When her sister disappears, December moves across country to live with her Dad, in the hopes that her sister will come home. She starts school at her sister's posh school where everyone is very rich and there's this secret society known as the Court. It's boys. And dads, but that's not important. The boys wear a gorilla ring and have special (non-magical) powers and a clubhouse mansion or frat house. They don't have to pay for the booze, and there are 20 dogs?
Girls can gain auxiliary power through a committed long-term relationship with a Court boy. They get a necklace and are referred to as Court Kept, and vomit this book should be all about tearing down this oppressive elitist system that is toxic lady-frenemy and also bad for the environment probably.
Instead, this book is about December's adoption of a random puppy and hiding it from her dad while making friends and ho girl enemies at the new school and having very little chemistry with the power sexy boy who helps her with pet care basics, like dog food and escaping a burning building.

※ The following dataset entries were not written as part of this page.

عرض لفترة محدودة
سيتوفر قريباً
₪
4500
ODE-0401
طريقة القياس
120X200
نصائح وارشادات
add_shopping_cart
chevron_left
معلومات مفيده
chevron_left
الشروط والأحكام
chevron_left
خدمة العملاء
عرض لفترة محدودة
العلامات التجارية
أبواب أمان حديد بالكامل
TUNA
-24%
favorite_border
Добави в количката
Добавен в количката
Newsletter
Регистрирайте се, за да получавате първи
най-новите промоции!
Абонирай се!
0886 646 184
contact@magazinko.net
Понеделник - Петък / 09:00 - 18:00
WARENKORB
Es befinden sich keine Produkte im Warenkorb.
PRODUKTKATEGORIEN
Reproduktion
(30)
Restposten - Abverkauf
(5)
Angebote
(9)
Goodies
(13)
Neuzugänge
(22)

The power sexy boy is Royal, and he's ok. I mean I'm now conditioned for hero boys to be beyond filthy to the heroine and he's not. Or at least not yet. He's a bastion of the oppressive elitist system, but he was also December's sister's best friend, so potentially helpful in resolving THAT mystery, but good luck if as a reader you're hoping for any plot suspense. Or for sense.
I mean seriously: the puppy. It just shows up. A pure bred lab, and no one is looking for it, and December doesn't think maybe she should try to find its owner? A chocolate Labrador puppy currently sells for $2k - $4k on Gumtree, and while that's Australian money and breeder prices you cannot tell me that in the US puppy finders keepers is normal pet rules.

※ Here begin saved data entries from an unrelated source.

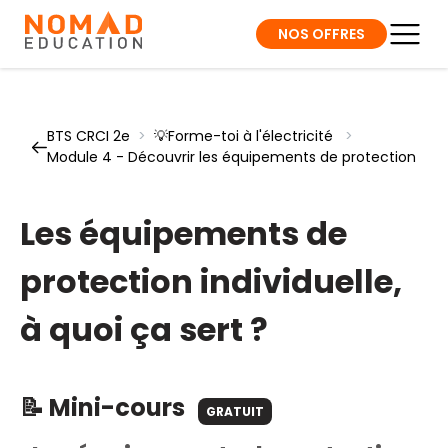
NOS OFFRES
BTS CRCI 2e
>
💡Forme-toi à l'électricité
>
Module 4 - Découvrir les équipements de protection
Les équipements de
protection individuelle,
à quoi ça sert ?
📝 Mini-cours
GRATUIT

The heroine's fitness as a pet owner is borderline at best, and her fitness to participate in her own plot is entirely too low. The book suffers from the need to maintain the fiction that the sister has disappeared but is not missing. It's a waste of time. The heroine is not a mystery heroine. Her approach to life is to show up and wait. Why is this a thing? Can't young people participate in their own stories any more, or at least ask some questions?
There are 3 more books, ugh I can't.